- Kategori
- Kent Yaşamı
Beklenen
İşte yine umutla beklediğimiz günleri yaşıyoruz. Biten tatilin ardından yağan kar, tatil olan okullar, sevinen çocuklar... Evet, tatile sevinen çocuklar!
Hatırlıyorum da ilkokul ve ortaokul yıllarımı. Dört gözle beklerdim tatil haberini ve ciddi ciddi sevinirdim buna. Tatil olmadı diye üzüldüğümü bilirim. O kadar rahatız ki... Gerek yok aslında tasalanmaya! Yağan her karda tatil olacağını biliyoruz. Neden sevinirdim bilmiyorum. Bu kadar sıkıcı mıydı okumak, okula gitmek? Hiç mi sevmemiştim okulu? Yoksa sevdirememişler miydi? Oysa gelecek, gelişmek ve ilerlemek değil mi okumak? Çok kızıyorum şu anda kendime! Neden bu sevinç? Bir hafta önce biten tatili hatırlıyorum. Tam bir ay süren ve hergün sıkıldığım tatili. Tatil başlamadan iki hafta öncede kurban bayramıydı yani yine tatildi. Şimdi öğrencilere sorsak 19 Mayıs, 23 Nisan ne ifade ediyor diye "tatil" cevabını alırız herhalde... O günün başka bir anlamı yok sanki. Daha önceden belirlenmiş tatil günleri...
Ülke olarak çok mu rahatız ne. Haberlerde gözlerim dolu dolu izlemiştim askerlerin elinden tutup okula yürüyen küçücük çocukları. Üzüldüğüm zaman babamın anlam veremediğim acı gülümsemesini şimdi anlıyorum... Onlar kimdi acaba? Bu ülkenin çocukları değiller miydi? Giyecek ayakkabısı, okuyacak kitabı olmamasına rağmen hava koşullarına aldırmadan her sabah umutla, neşeyle, sabırla okul yolunu yürüyen çocuklar! Onlar bizim çocuklarımız.

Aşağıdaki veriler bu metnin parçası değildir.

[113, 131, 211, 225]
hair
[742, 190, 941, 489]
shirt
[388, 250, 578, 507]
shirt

Bizlerden biri. Yılmayan, her türlü zorluğa göğüs geren, hatta çocuk olmak ne demek bilmeyen...
Az önce öğrendim. İstanbul ve Ankara'da okullar tatilmiş. Artık sevinmiyorum. Nedense içim acıyarak tebessümde bulunuyorum sevinen kardeşime. Batıda yaşamak ayrıcalığı bu galiba. Çaktırmadan Doğu-Batı olmuşuz haberimiz yok sanki! Büyük merak içindeyim nereye doğru yol alıyoruz...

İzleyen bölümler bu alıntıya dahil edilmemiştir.